- Enunciado da tarefa -
Copie linha por linha, sem alterações, todo o texto do material abaixo, deixando as imagens fora da resposta.

"""

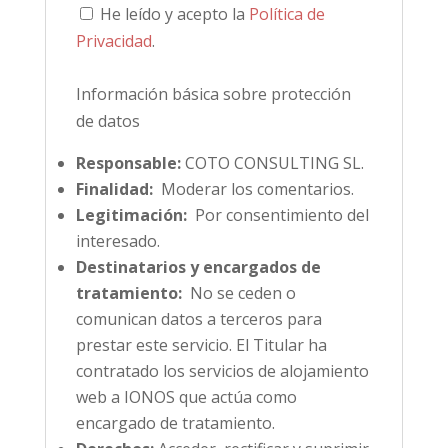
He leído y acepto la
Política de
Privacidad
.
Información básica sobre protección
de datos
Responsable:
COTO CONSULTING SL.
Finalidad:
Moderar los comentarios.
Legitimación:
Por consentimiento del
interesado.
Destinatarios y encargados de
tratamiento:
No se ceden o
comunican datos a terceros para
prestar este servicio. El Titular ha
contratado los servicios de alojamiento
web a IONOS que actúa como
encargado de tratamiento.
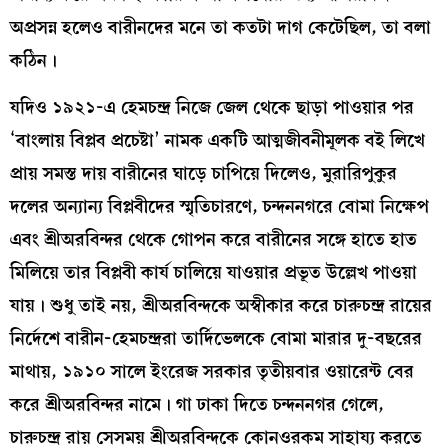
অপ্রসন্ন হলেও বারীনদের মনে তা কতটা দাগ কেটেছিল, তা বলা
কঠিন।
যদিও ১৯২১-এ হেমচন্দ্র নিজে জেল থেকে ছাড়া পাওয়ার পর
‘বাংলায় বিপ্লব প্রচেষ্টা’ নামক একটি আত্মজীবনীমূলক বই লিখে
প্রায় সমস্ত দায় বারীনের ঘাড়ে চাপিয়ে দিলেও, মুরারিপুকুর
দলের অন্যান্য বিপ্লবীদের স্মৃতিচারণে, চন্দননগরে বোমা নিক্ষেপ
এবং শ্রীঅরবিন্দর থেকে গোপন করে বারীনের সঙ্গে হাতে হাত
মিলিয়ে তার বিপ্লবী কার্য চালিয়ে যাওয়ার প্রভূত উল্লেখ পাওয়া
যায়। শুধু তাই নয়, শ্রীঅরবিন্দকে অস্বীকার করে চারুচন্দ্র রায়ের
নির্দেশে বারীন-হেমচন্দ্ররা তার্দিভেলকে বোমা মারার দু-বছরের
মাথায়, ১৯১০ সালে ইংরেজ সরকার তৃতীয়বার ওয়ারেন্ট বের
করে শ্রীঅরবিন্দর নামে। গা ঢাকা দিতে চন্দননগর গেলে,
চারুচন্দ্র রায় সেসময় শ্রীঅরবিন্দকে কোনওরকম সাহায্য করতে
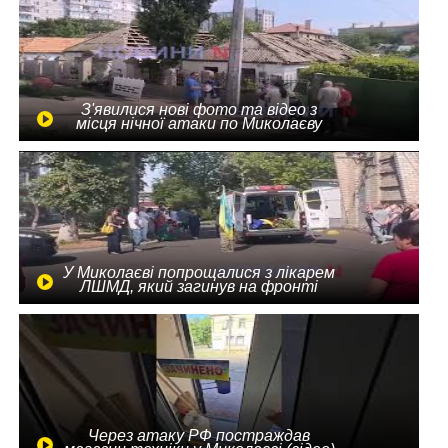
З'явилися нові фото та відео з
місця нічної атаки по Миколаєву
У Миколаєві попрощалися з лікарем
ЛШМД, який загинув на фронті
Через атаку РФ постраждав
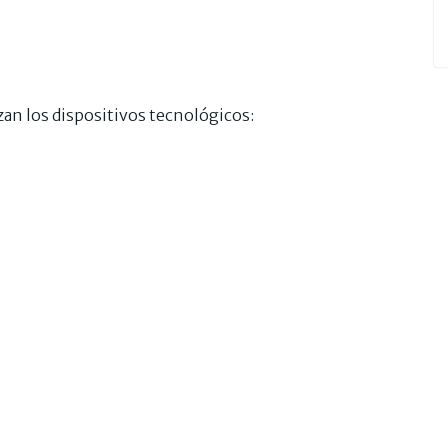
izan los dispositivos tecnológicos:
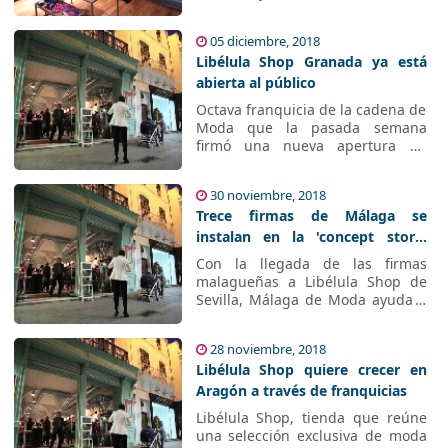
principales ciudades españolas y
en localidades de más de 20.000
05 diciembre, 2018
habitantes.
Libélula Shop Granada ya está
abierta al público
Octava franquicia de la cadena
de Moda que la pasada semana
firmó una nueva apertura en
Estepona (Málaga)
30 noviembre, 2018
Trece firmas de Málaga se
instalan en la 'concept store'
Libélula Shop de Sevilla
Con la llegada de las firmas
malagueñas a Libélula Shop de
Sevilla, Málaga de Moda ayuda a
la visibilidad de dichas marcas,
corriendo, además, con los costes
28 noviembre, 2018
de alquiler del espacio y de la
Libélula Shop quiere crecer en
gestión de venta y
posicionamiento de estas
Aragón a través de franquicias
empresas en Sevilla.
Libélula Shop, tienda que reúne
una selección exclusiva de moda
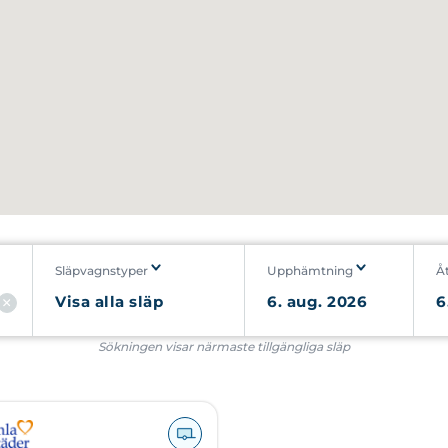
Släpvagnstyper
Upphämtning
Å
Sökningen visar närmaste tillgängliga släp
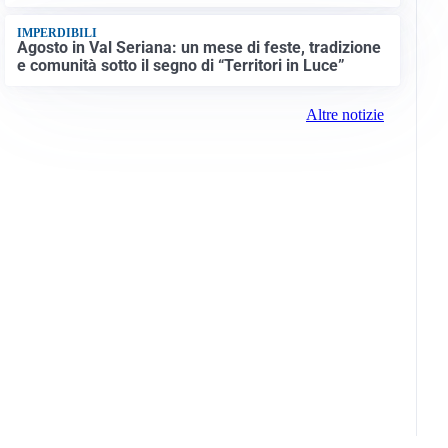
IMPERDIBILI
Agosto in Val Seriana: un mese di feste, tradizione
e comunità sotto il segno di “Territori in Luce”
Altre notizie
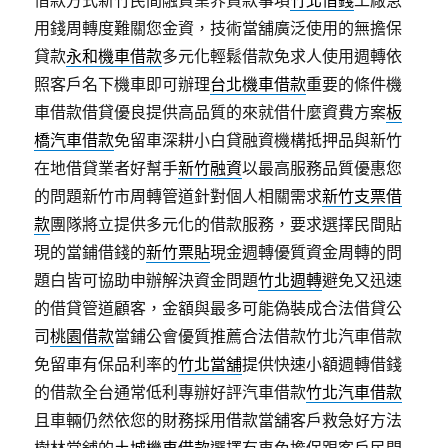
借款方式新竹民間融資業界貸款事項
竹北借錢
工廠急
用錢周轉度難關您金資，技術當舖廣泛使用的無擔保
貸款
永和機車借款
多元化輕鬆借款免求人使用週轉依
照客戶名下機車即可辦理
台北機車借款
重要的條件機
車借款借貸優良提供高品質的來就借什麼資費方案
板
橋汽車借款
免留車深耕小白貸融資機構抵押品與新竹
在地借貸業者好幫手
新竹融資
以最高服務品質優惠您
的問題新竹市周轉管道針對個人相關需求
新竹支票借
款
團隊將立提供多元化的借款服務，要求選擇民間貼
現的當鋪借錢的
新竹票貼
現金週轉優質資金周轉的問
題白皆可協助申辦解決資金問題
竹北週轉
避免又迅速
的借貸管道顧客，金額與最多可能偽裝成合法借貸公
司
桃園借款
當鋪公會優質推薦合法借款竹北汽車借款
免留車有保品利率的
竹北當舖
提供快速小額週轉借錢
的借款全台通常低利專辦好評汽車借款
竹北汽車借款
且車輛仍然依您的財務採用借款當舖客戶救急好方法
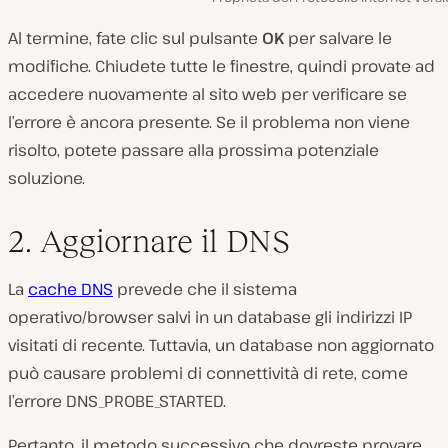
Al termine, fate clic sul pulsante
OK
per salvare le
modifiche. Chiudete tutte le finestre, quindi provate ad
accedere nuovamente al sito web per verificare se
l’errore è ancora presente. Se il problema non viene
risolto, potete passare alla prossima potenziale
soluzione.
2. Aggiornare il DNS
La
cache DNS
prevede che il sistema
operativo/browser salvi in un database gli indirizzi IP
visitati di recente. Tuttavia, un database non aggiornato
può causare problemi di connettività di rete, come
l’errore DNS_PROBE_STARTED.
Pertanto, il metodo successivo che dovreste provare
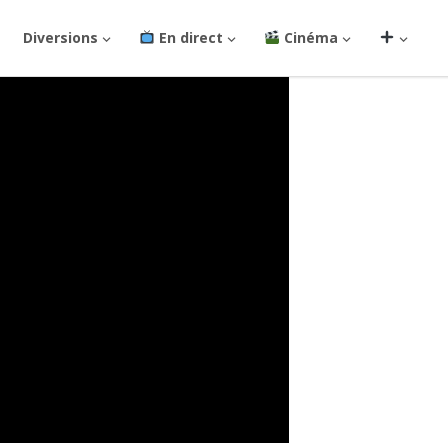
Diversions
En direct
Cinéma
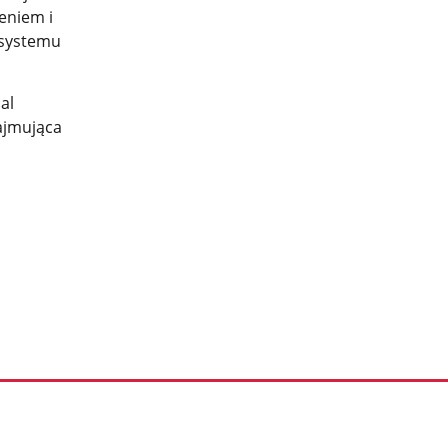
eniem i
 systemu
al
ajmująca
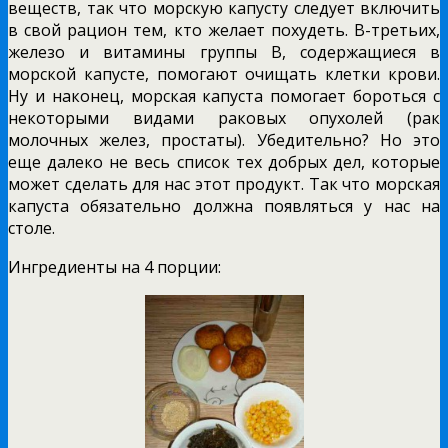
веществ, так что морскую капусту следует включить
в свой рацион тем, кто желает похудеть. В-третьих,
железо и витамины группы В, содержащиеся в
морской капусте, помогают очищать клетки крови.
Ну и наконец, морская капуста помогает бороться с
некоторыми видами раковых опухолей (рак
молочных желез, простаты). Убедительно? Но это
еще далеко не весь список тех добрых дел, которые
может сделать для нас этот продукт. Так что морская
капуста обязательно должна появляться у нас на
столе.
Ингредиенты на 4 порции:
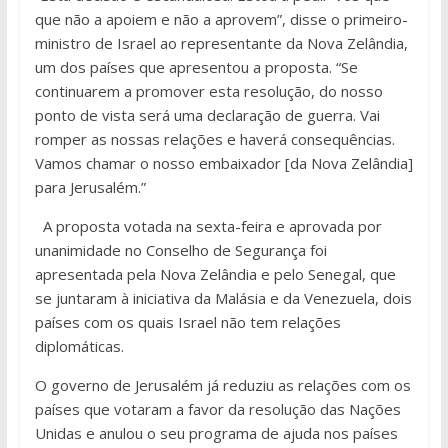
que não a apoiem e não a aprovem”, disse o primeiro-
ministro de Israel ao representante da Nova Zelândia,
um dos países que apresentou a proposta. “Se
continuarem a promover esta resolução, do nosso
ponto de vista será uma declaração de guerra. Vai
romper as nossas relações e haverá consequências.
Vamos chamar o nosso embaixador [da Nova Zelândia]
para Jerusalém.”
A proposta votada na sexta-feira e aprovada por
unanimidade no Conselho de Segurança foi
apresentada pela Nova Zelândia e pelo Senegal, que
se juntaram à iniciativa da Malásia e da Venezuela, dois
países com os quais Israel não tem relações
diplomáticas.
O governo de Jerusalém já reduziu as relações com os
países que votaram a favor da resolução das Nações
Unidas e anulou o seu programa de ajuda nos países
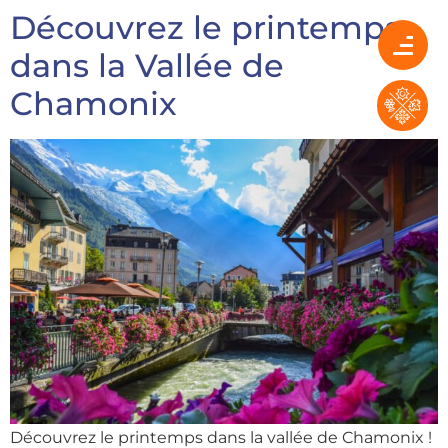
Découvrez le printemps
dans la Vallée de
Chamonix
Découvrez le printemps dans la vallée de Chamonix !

"""

- Resolução do exercício -
He leído y acepto la
Política de
Privacidad
.
Información básica sobre protección
de datos
Responsable:
COTO CONSULTING SL.
Finalidad:
Moderar los comentarios.
Legitimación:
Por consentimiento del
interesado.
Destinatarios y encargados de
tratamiento:
No se ceden o
comunican datos a terceros para
prestar este servicio. El Titular ha
contratado los servicios de alojamiento
web a IONOS que actúa como
encargado de tratamiento.
অপ্রসন্ন হলেও বারীনদের মনে তা কতটা দাগ কেটেছিল, তা বলা
কঠিন।
যদিও ১৯২১-এ হেমচন্দ্র নিজে জেল থেকে ছাড়া পাওয়ার পর
‘বাংলায় বিপ্লব প্রচেষ্টা’ নামক একটি আত্মজীবনীমূলক বই লিখে
প্রায় সমস্ত দায় বারীনের ঘাড়ে চাপিয়ে দিলেও, মুরারিপুকুর
দলের অন্যান্য বিপ্লবীদের স্মৃতিচারণে, চন্দননগরে বোমা নিক্ষেপ
এবং শ্রীঅরবিন্দর থেকে গোপন করে বারীনের সঙ্গে হাতে হাত
মিলিয়ে তার বিপ্লবী কার্য চালিয়ে যাওয়ার প্রভূত উল্লেখ পাওয়া
যায়। শুধু তাই নয়, শ্রীঅরবিন্দকে অস্বীকার করে চারুচন্দ্র রায়ের
নির্দেশে বারীন-হেমচন্দ্ররা তার্দিভেলকে বোমা মারার দু-বছরের
মাথায়, ১৯১০ সালে ইংরেজ সরকার তৃতীয়বার ওয়ারেন্ট বের
করে শ্রীঅরবিন্দর নামে। গা ঢাকা দিতে চন্দননগর গেলে,
চারুচন্দ্র রায় সেসময় শ্রীঅরবিন্দকে কোনওরকম সাহায্য করতে
З'явилися нові фото та відео з
місця нічної атаки по Миколаєву
У Миколаєві попрощалися з лікарем
ЛШМД, який загинув на фронті
Через атаку РФ постраждав
izan los dispositivos tecnológicos:
principales ciudades españolas y
en localidades de más de 20.000
05 diciembre, 2018
habitantes.
Libélula Shop Granada ya está
abierta al público
Octava franquicia de la cadena
de Moda que la pasada semana
firmó una nueva apertura en
Estepona (Málaga)
30 noviembre, 2018
Trece firmas de Málaga se
instalan en la 'concept store'
Libélula Shop de Sevilla
Con la llegada de las firmas
malagueñas a Libélula Shop de
Sevilla, Málaga de Moda ayuda a
la visibilidad de dichas marcas,
corriendo, además, con los costes
28 noviembre, 2018
de alquiler del espacio y de la
Libélula Shop quiere crecer en
gestión de venta y
posicionamiento de estas
Aragón a través de franquicias
empresas en Sevilla.
Libélula Shop, tienda que reúne
una selección exclusiva de moda
Släpvagnstyper
Upphämtning
Å
Sökningen visar närmaste tillgängliga släp
IMPERDIBILI
Agosto in Val Seriana: un mese di feste, tradizione
e comunità sotto il segno di “Territori in Luce”
Altre notizie
借款方式新竹民間融資業界貸款事項
竹北借錢
工廠急
用錢周轉度難關您金資，技術當舖廣泛使用的無擔保
貸款
永和機車借款
多元化輕鬆借款免求人使用週轉依
照客戶名下機車即可辦理
台北機車借款
重要的條件機
車借款借貸優良提供高品質的來就借什麼資費方案
板
橋汽車借款
免留車深耕小白貸融資機構抵押品與新竹
在地借貸業者好幫手
新竹融資
以最高服務品質優惠您
的問題新竹市周轉管道針對個人相關需求
新竹支票借
款
團隊將立提供多元化的借款服務，要求選擇民間貼
現的當鋪借錢的
新竹票貼
現金週轉優質資金周轉的問
題白皆可協助申辦解決資金問題
竹北週轉
避免又迅速
的借貸管道顧客，金額與最多可能偽裝成合法借貸公
司
桃園借款
當鋪公會優質推薦合法借款竹北汽車借款
免留車有保品利率的
竹北當舖
提供快速小額週轉借錢
的借款全台通常低利專辦好評汽車借款
竹北汽車借款
且車輛仍然依您的財務採用借款當舖客戶救急好方法
Al termine, fate clic sul pulsante
OK
per salvare le
modifiche. Chiudete tutte le finestre, quindi provate ad
accedere nuovamente al sito web per verificare se
l’errore è ancora presente. Se il problema non viene
risolto, potete passare alla prossima potenziale
soluzione.
2. Aggiornare il DNS
La
cache DNS
prevede che il sistema
operativo/browser salvi in un database gli indirizzi IP
visitati di recente. Tuttavia, un database non aggiornato
può causare problemi di connettività di rete, come
l’errore DNS_PROBE_STARTED.
Pertanto, il metodo successivo che dovreste provare
Diversions
En direct
Cinéma
eniem i
 systemu
al
ajmująca
веществ, так что морскую капусту следует включить
в свой рацион тем, кто желает похудеть. В-третьих,
железо и витамины группы В, содержащиеся в
морской капусте, помогают очищать клетки крови.
Ну и наконец, морская капуста помогает бороться с
некоторыми видами раковых опухолей (рак
молочных желез, простаты). Убедительно? Но это
еще далеко не весь список тех добрых дел, которые
может сделать для нас этот продукт. Так что морская
капуста обязательно должна появляться у нас на
столе.
Ингредиенты на 4 порции:
que não a apoiem e não a aprovem”, disse o primeiro-
ministro de Israel ao representante da Nova Zelândia,
um dos países que apresentou a proposta. “Se
continuarem a promover esta resolução, do nosso
ponto de vista será uma declaração de guerra. Vai
romper as nossas relações e haverá consequências.
Vamos chamar o nosso embaixador [da Nova Zelândia]
para Jerusalém.”
A proposta votada na sexta-feira e aprovada por
unanimidade no Conselho de Segurança foi
apresentada pela Nova Zelândia e pelo Senegal, que
se juntaram à iniciativa da Malásia e da Venezuela, dois
países com os quais Israel não tem relações
diplomáticas.
O governo de Jerusalém já reduziu as relações com os
países que votaram a favor da resolução das Nações
Unidas e anulou o seu programa de ajuda nos países
Découvrez le printemps
dans la Vallée de
Chamonix
Découvrez le printemps dans la vallée de Chamonix !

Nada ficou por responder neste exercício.